Could you post links to those studies about glycolytic training killing the mitochondria?
Is pull-up ladder type of training considered as AGT (A+A)? Which energy systems are developed/used with PTTP routine - 2 sets of 5 with 3-5 mins of rest (A+A)?
If I used calisthenics in a S&S fashion and limited the reps to 5-10, is it gonna give similar adaptations (A+A, general endurance, android work capacity etc.)?
 
I don't really get where you're aiming with your post, but if you're able to swing a 28 hardstyle (max explosiveness) for 2 minutes nonstop without going over 140bpm you sure as hell stay aerobic and need to really increase the weight.


I finally saw this. Duh. 20
 
Mostly 24 to 32Kg, depending on mood.

I was thinking about the HR response to swings: specifically the drop and then rise after your last swing. I think I hit on the reason for it. It's the pulmonary vascular "pool".

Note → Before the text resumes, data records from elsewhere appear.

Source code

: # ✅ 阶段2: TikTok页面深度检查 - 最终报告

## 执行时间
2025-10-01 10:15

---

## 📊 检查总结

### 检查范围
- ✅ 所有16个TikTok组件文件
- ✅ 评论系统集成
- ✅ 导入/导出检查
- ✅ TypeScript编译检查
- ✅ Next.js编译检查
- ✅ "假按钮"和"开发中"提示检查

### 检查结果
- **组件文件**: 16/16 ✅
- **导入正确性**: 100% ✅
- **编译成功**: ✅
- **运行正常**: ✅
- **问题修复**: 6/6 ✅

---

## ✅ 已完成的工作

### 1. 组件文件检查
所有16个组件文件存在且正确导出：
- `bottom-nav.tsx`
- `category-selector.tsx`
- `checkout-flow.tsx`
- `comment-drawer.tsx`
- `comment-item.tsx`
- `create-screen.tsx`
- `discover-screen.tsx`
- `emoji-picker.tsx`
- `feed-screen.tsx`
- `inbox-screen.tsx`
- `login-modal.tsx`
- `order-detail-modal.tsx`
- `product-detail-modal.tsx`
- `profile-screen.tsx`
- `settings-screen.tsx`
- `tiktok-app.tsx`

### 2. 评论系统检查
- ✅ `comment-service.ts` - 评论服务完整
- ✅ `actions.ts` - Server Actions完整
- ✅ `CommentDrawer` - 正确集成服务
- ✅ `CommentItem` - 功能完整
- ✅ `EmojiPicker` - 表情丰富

While you're swinging, intrathoracic pressure is high, so the lungs and pulmonary tree is compressed. When you park the bell, demand instantly goes down, so the HR will drop quickly. However, compliance of the pulmonary vascular system goes up, so "preload" going to the left heart goes down. That'll decrease filling volumes and pressures until it's filled.....so the rate goes up.

Pick it back up, and that full tree gets squeezed. Preload goes way up (AND afterload), so the heart rate drops in response.

This also explains why those responses are blunted if you really walk around between sets, because that pooling and squishing are both blunted. I talked to a cardiologist and he says it all makes sense. I'd been picking his brain about it for a while

I don't think anyone but @aciampa ampa will care (if even him), but it may be of use to someone.